● Excerpted passage:
Surveillance film is powerful evidence. There is nothing more persuasive for a court than film of a claimant engaged in activity that he or she says they cannot do.
Claimants have always been able to challenge what surveillance film shows in terms of their claimed disability and the effect on damages claimed particularly where the film is less clear about what it shows than might otherwise be the case.
In the last two years or so defendants have experienced claimants challenging surveillance film in terms of how it was obtained and whether it is admissible in the claim process. Surveillance film is always inconvenient for a claimant. That inconvenience can be removed by removing the evidence from the claim process.
There has been a well thought out counter surveillance strategy pursued by certain areas of the claimant community involving the use of an “expert witness” to examine and critique the defendant’s surveillance evidence. Use of this strategy appears to have proliferated by word of mouth as cases have developed, on the blog sites of certain claimants’ counsel and the self-promotion of an “expert witness” deployed in these cases.

● Data block:
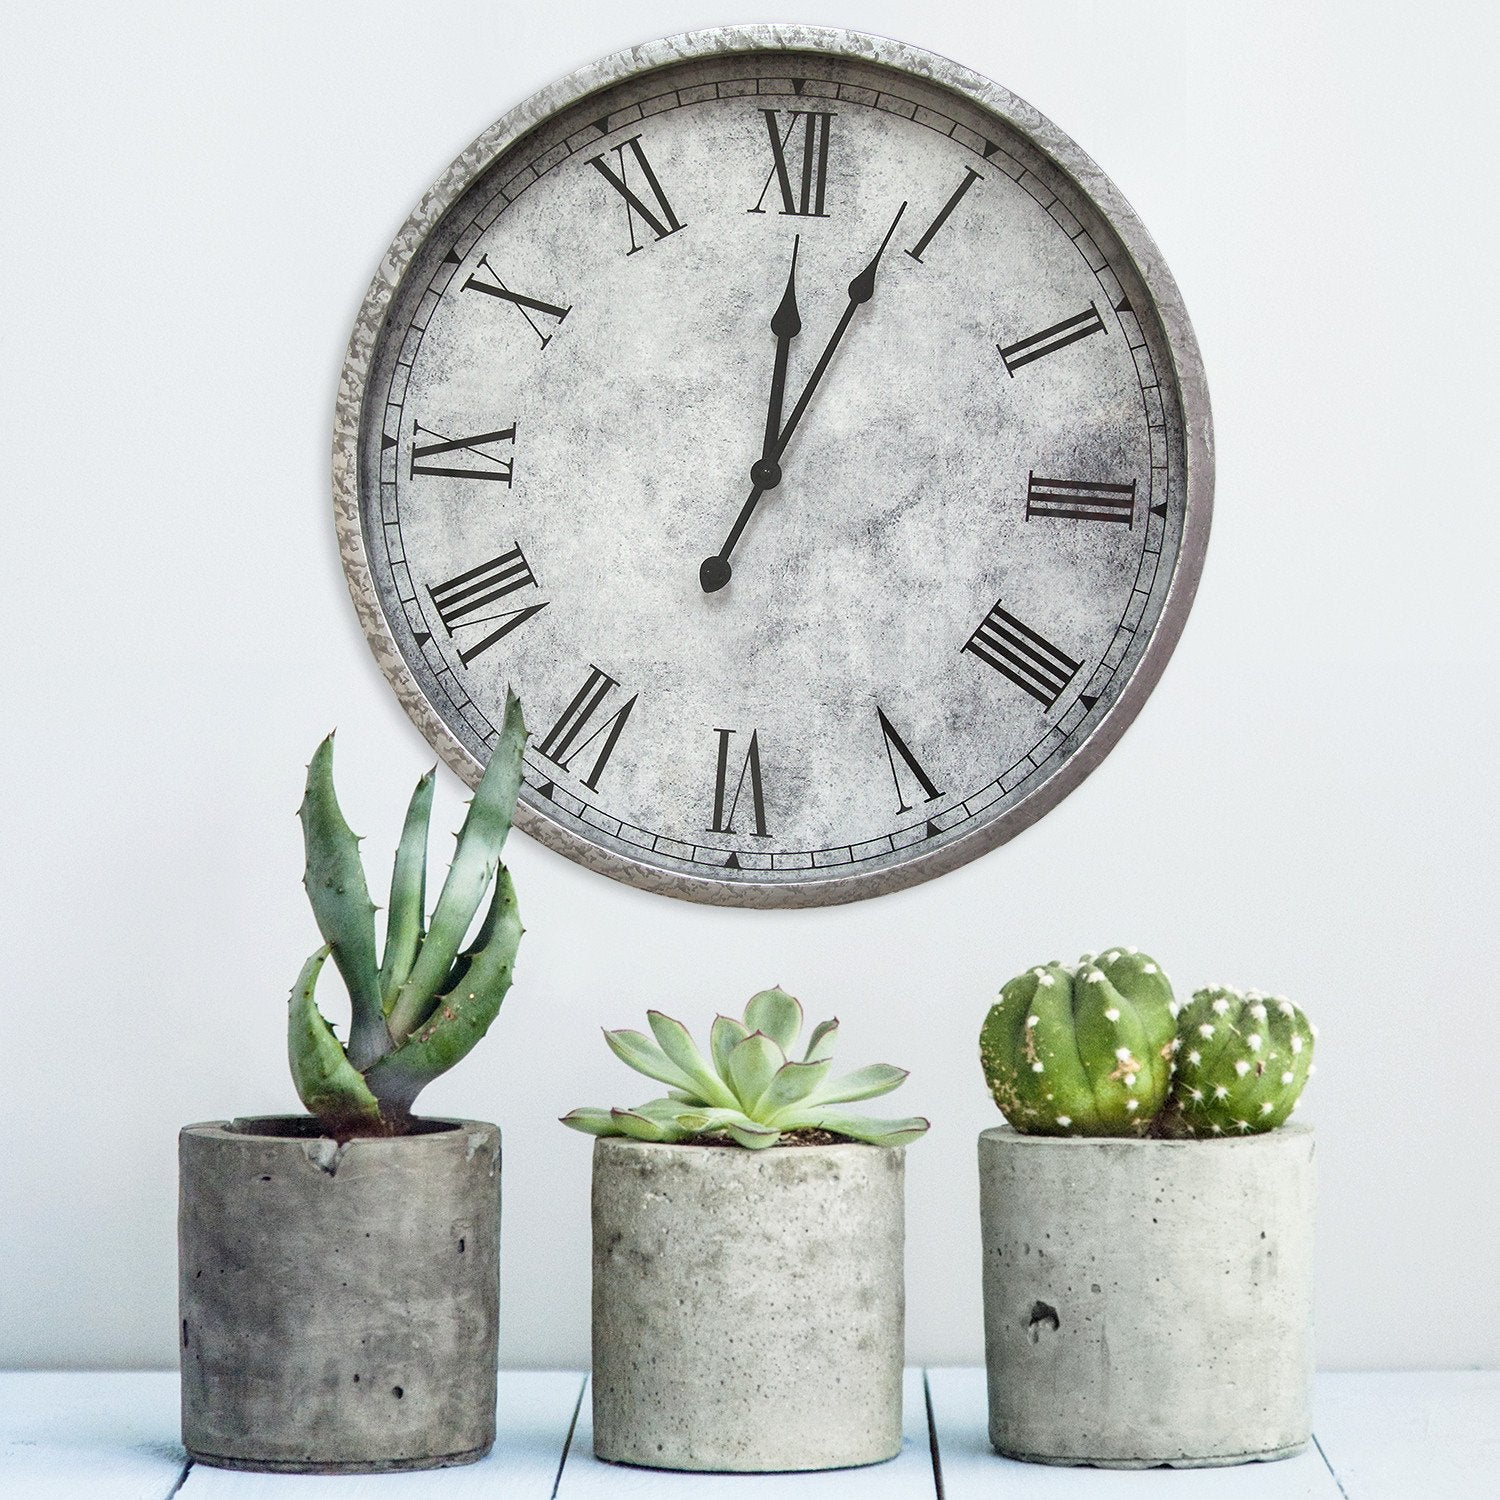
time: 12:03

● Problem requirements:
Can you write what comes next in the passage on claimants challenging surveillance film evidence, picking up right after its final sentence?

● In response:
The role of a surveillance operative is not straightforward. The operative requires skill and experience, patience, nerve and discipline.
It is an obvious statement that the first objective of a surveillance operative is to avoid detection by the surveillance subject which would otherwise lead to compromise of the existing and subsequent surveillance operations.
Surveillance operatives are engaged in stationary observations and follow observations by car and by foot. At all times there is the unpredictability of the claimant’s actions and other multiple external factors that influence observations. Surveillance agents have to make many on the ground decisions during the course of a day about when to follow and when to film a claimant. It is not a realistic proposition that a surveillance subject can be filmed for every minute of every surveillance day.
All of this should be borne in mind in what follows.
In B-v- E the defendant and Aviva experienced a full on attempt by the claimant to deploy a counter surveillance strategy to exclude the defendant’s surveillance evidence and secure substantial damages that he was not entitled to.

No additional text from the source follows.